Anticipating timer switches before you push the button
Jean-Bernard Guiot, DCS AG, Allschwil, Switzerland -- 4/3/2003
(Editor's note: This Twilight Zone-worthy circuit will be the subject of an upcoming network sitcom, My Big Fat Anticipating Timer.)
It happens to almost everyone that an apparatus or system should have been turned off a moment ago. The device in question could be the car heater, the air conditioner, the lights...

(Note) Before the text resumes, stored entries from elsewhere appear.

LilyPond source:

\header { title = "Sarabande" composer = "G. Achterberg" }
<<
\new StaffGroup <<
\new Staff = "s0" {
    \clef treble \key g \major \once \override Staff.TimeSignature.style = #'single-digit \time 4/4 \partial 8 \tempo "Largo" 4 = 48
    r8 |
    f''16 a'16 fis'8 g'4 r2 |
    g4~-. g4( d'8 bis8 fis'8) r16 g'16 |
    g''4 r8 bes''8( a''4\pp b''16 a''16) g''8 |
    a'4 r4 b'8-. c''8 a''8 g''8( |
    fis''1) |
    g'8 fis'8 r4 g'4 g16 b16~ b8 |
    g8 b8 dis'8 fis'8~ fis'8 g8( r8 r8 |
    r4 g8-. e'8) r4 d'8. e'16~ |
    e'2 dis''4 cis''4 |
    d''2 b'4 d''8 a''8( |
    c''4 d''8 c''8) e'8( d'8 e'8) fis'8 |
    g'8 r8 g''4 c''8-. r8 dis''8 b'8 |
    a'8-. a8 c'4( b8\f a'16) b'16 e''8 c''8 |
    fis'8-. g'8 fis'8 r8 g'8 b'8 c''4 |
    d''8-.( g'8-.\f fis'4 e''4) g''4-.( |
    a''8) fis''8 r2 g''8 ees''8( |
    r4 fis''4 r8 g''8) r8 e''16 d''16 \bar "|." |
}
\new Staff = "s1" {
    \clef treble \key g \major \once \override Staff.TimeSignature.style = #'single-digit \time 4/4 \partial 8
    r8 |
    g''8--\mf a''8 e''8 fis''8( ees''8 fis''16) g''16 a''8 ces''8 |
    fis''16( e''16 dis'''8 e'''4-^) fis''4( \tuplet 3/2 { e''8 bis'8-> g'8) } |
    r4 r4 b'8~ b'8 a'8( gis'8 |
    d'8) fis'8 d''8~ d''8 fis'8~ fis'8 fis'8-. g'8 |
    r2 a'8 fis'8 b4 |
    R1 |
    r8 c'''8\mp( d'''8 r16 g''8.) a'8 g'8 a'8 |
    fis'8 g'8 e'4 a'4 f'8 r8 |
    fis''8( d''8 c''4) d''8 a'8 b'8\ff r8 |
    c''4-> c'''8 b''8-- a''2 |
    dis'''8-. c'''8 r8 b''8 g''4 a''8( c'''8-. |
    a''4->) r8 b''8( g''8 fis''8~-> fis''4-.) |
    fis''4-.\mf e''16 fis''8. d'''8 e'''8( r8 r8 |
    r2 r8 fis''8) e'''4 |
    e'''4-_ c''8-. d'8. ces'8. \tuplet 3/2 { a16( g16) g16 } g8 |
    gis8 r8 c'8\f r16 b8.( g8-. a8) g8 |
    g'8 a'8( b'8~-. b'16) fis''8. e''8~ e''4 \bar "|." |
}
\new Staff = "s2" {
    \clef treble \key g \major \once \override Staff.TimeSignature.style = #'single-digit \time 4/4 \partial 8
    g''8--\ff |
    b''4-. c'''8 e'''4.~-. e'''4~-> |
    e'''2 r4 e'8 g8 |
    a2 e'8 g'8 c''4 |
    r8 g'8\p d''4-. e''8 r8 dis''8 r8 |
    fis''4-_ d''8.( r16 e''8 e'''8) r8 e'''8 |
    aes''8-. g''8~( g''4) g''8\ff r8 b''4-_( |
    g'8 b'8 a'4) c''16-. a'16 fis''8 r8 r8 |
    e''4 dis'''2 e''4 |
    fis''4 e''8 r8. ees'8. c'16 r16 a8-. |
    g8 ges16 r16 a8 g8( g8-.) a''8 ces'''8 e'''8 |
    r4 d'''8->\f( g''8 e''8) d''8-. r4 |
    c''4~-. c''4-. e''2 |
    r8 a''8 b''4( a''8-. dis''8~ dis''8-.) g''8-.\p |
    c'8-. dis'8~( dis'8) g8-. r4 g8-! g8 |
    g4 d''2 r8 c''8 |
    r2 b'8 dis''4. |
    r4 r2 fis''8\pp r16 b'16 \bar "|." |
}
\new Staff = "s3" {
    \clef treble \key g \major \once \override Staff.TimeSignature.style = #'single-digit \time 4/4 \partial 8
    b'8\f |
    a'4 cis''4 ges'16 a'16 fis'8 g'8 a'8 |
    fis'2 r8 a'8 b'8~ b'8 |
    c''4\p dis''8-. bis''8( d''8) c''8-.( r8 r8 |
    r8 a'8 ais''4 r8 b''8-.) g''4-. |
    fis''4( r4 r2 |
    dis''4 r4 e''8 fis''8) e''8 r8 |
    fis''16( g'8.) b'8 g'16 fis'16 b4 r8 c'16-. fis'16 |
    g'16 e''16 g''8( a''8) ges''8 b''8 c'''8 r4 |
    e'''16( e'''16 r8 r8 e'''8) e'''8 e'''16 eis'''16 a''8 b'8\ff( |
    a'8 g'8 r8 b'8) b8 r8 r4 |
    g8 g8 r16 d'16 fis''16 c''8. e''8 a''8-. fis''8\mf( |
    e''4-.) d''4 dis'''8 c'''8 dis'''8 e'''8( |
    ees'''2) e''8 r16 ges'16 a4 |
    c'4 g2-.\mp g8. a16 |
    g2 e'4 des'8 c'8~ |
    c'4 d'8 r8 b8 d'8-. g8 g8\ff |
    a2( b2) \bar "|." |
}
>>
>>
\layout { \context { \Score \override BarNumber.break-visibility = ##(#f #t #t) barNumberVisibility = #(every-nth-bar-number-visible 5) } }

This Design Idea offers a solution to the challenge of turning devices on or off in the past. In Figure 1, IC2 is a 555-type timer (preferably CMOS) connected as a monostable one-shot multivibrator. The pushbutton switch, S1, triggers IC2. You can replace S1 with a transistor or an optocoupler, for example. You can connect VOUT to a relay or a transistor, if needed. You might need to adjust the values of R4 and R5, depending on the output load and the characteristics of S1. The interval during which VOUT remains high is T=1.1RC2. In Figure 1, you replace the resistor, R, that normally connects to C2 with the circuit inside the dashed line. This circuit comprises a 741 op amp, IC1, and three resistors: R1, R2, and R3. You could replace the war-horse 741 with a TL081 if your design needs longer time delays.